Conclusion Le cadre de recueil des représentations auprès des enfants a fonctionné à l’intérieur des groupes de recherche comme un véritable travail d’élaboration, comme une réflexion collective et une prise de conscience très importante de ce que représente l’eau pour eux-mêmes et dans leur classe d’âge. Dans une perspective éducative, sans doute faut-il aborder avec les enfants ce qui caractérise leur rapport aux boissons comme le résultat de leurs propres compétences à tirer des bénéfices et à faire cohabiter des attentes, des besoins et des obligations et devoirs qui sont habituellement posés comme étant contradictoires. L’analyse, à partir de leurs propres élaborations des notions de dépendance familiale et d’autonomisation, ainsi que des notions de santé et de plaisir apporte plusieurs niveaux d’enseignements. Parmi

60 ceux-ci ressort l’importance « en situations concrètes » de sortir des clivages entre plaisir et santé et d’emprunter les voies même que nous indiquent les enfants de l’étude pour réinjecter du plaisir et même de la poésie dans le fait de faire acte de responsabilité vis-à-vis de soi et du monde.
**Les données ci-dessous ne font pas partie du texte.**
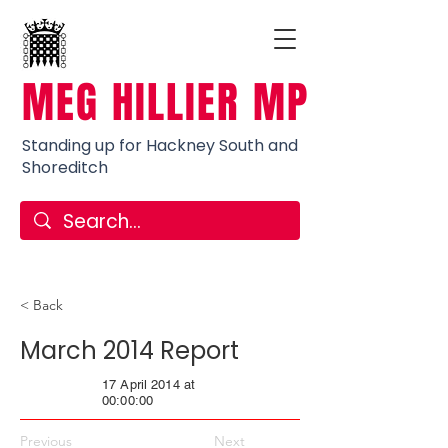
MEG HILLIER MP
Standing up for Hackney South and
Shoreditch
< Back
March 2014 Report
17 April 2014 at
00:00:00
Previous
Next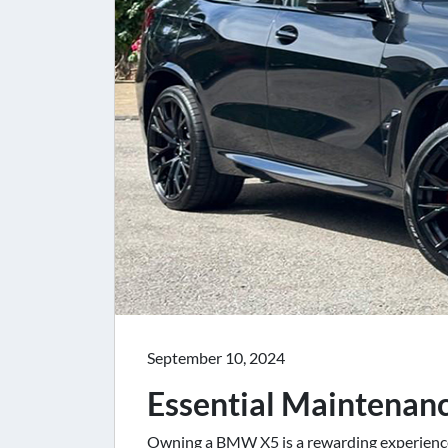
September 10, 2024
Essential Maintenan
Owning a BMW X5 is a rewarding experience,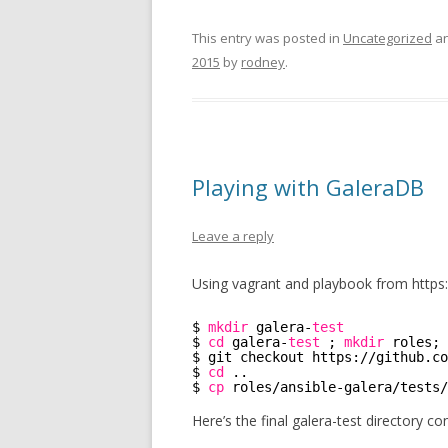
This entry was posted in
Uncategorized
an
2015
by
rodney
.
Playing with GaleraDB
Leave a reply
Using vagrant and playbook from https:
$ 
mkdir
galera-
test
$ 
cd
galera-
test
; 
mkdir
roles; 
$ git checkout https:
//github
.co
$ 
cd
..
$ 
cp
roles
/ansible-galera/tests/
Here’s the final galera-test directory co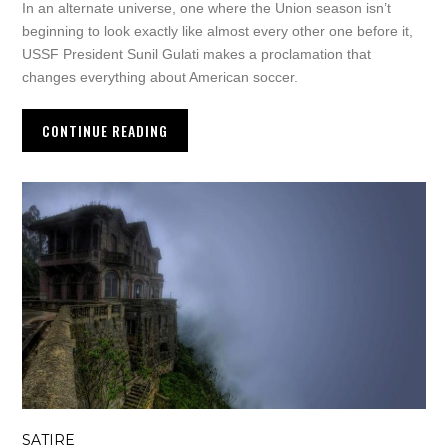
In an alternate universe, one where the Union season isn’t
beginning to look exactly like almost every other one before it,
USSF President Sunil Gulati makes a proclamation that
changes everything about American soccer.
CONTINUE READING
SATIRE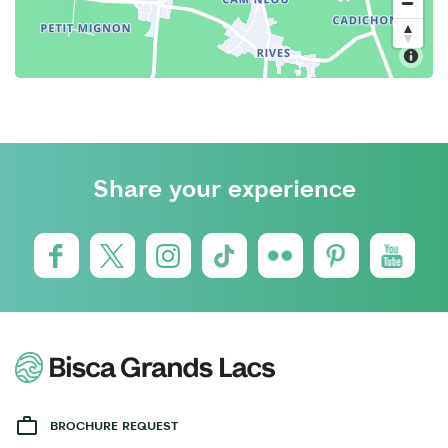
Share your experience
BROCHURE REQUEST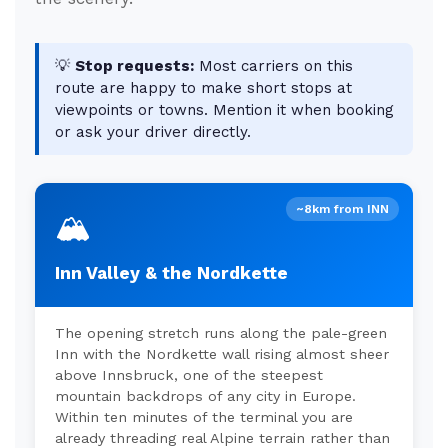
💡
Stop requests:
Most carriers on this
route are happy to make short stops at
viewpoints or towns. Mention it when booking
or ask your driver directly.
~8km from INN
🏔️
Inn Valley & the Nordkette
The opening stretch runs along the pale-green
Inn with the Nordkette wall rising almost sheer
above Innsbruck, one of the steepest
mountain backdrops of any city in Europe.
Within ten minutes of the terminal you are
already threading real Alpine terrain rather than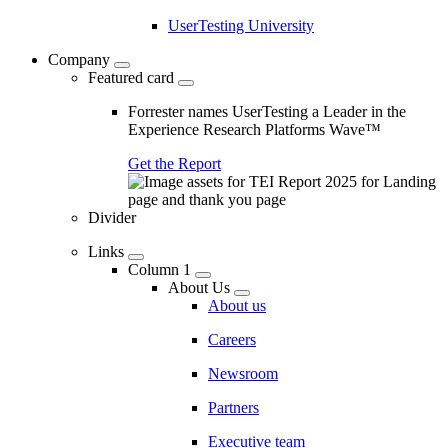
UserTesting University
Company
Featured card
Forrester names UserTesting a Leader in the
Experience Research Platforms Wave™
Get the Report
Divider
Links
Column 1
About Us
About us
Careers
Newsroom
Partners
Executive team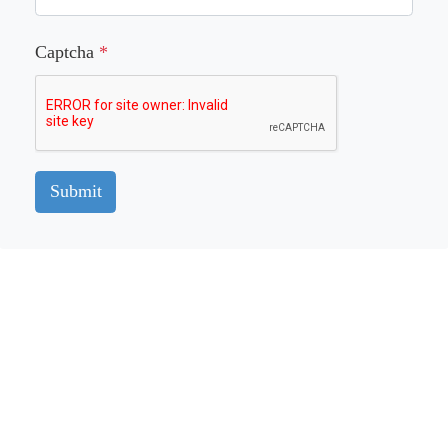
Captcha
*
Submit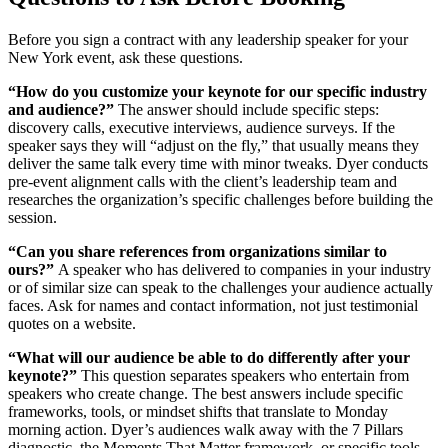
Before you sign a contract with any leadership speaker for your
New York event, ask these questions.
“How do you customize your keynote for our specific industry
and audience?”
The answer should include specific steps:
discovery calls, executive interviews, audience surveys. If the
speaker says they will “adjust on the fly,” that usually means they
deliver the same talk every time with minor tweaks. Dyer conducts
pre-event alignment calls with the client’s leadership team and
researches the organization’s specific challenges before building the
session.
“Can you share references from organizations similar to
ours?”
A speaker who has delivered to companies in your industry
or of similar size can speak to the challenges your audience actually
faces. Ask for names and contact information, not just testimonial
quotes on a website.
“What will our audience be able to do differently after your
keynote?”
This question separates speakers who entertain from
speakers who create change. The best answers include specific
frameworks, tools, or mindset shifts that translate to Monday
morning action. Dyer’s audiences walk away with the 7 Pillars
diagnostic, the Moments That Matter framework, or specific tools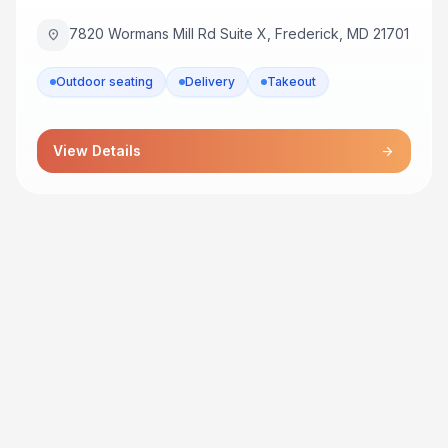
7820 Wormans Mill Rd Suite X, Frederick, MD 21701
location_on
Outdoor seating
Delivery
Takeout
View Details
arrow_forward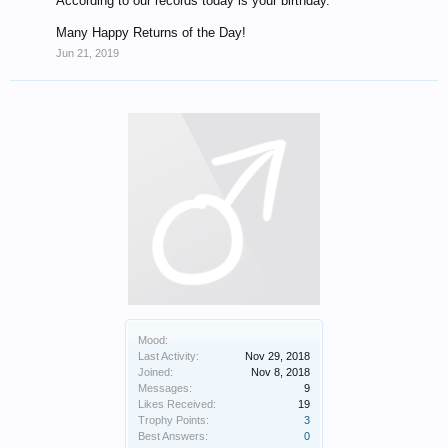
According to our records today is your birthday.
Many Happy Returns of the Day!
Jun 21, 2019
Mood:
Last Activity:
Nov 29, 2018
Joined:
Nov 8, 2018
Messages:
9
Likes Received:
19
Trophy Points:
3
Best Answers:
0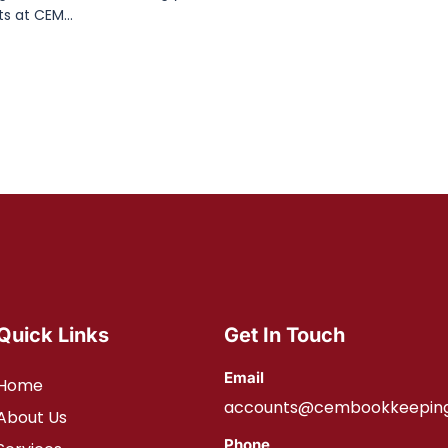
s at CEM...
Quick Links
Get In Touch
Email
Home
accounts@cembookkeeping
About Us
Phone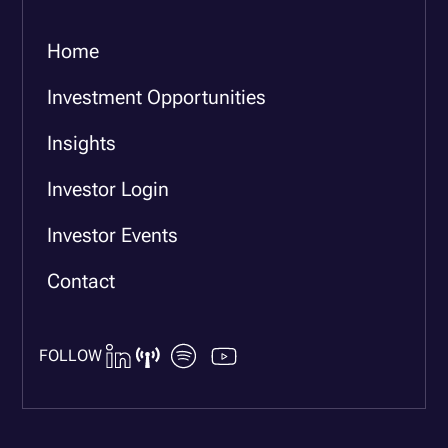
Home
Investment Opportunities
Insights
Investor Login
Investor Events
Contact
FOLLOW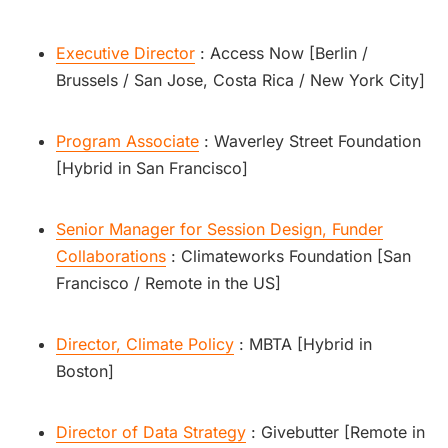
Executive Director
: Access Now [Berlin /
Brussels / San Jose, Costa Rica / New York City]
Program Associate
: Waverley Street Foundation
[Hybrid in San Francisco]
Senior Manager for Session Design, Funder
Collaborations
: Climateworks Foundation [San
Francisco / Remote in the US]
Director, Climate Policy
: MBTA [Hybrid in
Boston]
Director of Data Strategy
: Givebutter [Remote in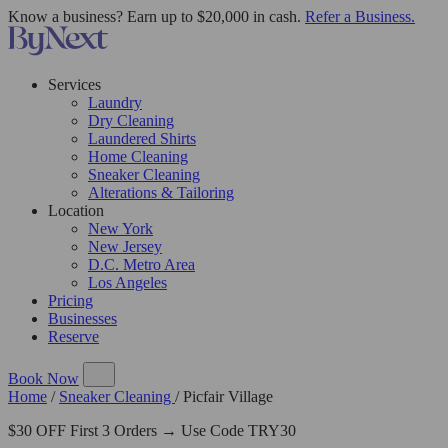
Know a business? Earn up to $20,000 in cash.
Refer a Business.
Services
Laundry
Dry Cleaning
Laundered Shirts
Home Cleaning
Sneaker Cleaning
Alterations & Tailoring
Location
New York
New Jersey
D.C. Metro Area
Los Angeles
Pricing
Businesses
Reserve
Book Now
Home
/
Sneaker Cleaning
/
Picfair Village
$30 OFF First 3 Orders → Use Code TRY30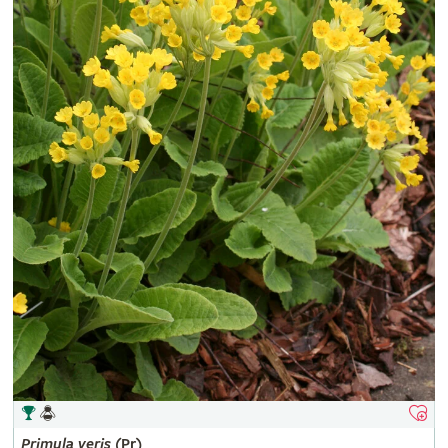
Primula
veris
(Pr)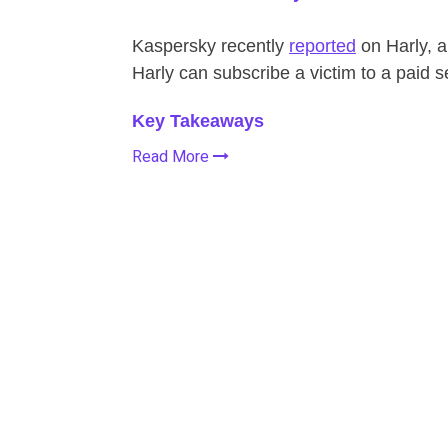
Kaspersky recently
reported
on Harly, a
Harly can subscribe a victim to a paid s
Key Takeaways
Read More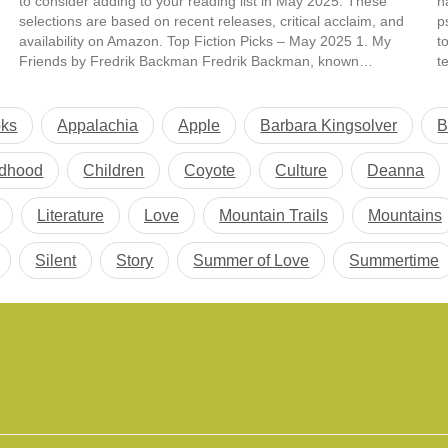
to consider adding to your reading list in May 2025. These
h
selections are based on recent releases, critical acclaim, and
p
availability on Amazon. Top Fiction Picks – May 2025 1. My
t
Friends by Fredrik Backman Fredrik Backman, known…
t
b
oks
Appalachia
Apple
Barbara Kingsolver
B
ldhood
Children
Coyote
Culture
Deanna
Literature
Love
Mountain Trails
Mountains
Silent
Story
Summer of Love
Summertime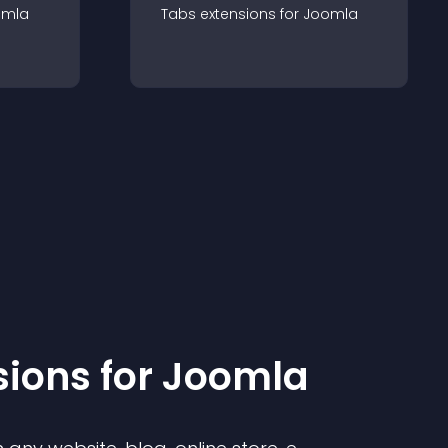
omla
Tabs
extension
s for
Joomla
sion
s for
Joomla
Les pré-ados de notre étude, encore enfants, mais en mouvement vers l’adolescences sont disponibles pour prendre soin d’eux mêmes, pour repérer ce qui leur « fait du bien » dans une globalité physique, psychique et sociale. Ils se disent responsables mais non pas raisonnable au sens où le définit le discours de la prévention. Ces positions de compromis qui sont à retenir comme base éducative sont intégrés dans une visée identitaire très minutieusement construite, où se côtoient et s’allient, souvent se superposent les registres de la santé (et du vivant et du naturel qui les sous-tend) et celui du plaisir.

Déclaration d’intérêts Christine Durif-Bruckert déclare avoir réalisé l’étude intitulée « les représentations de l’eau chez les enfants 9—11 ans » à partir de laquelle est rédigé cet article avec un financement de Nestlé Waters (en référence aux normes de financement des projets de recherche en vigueur).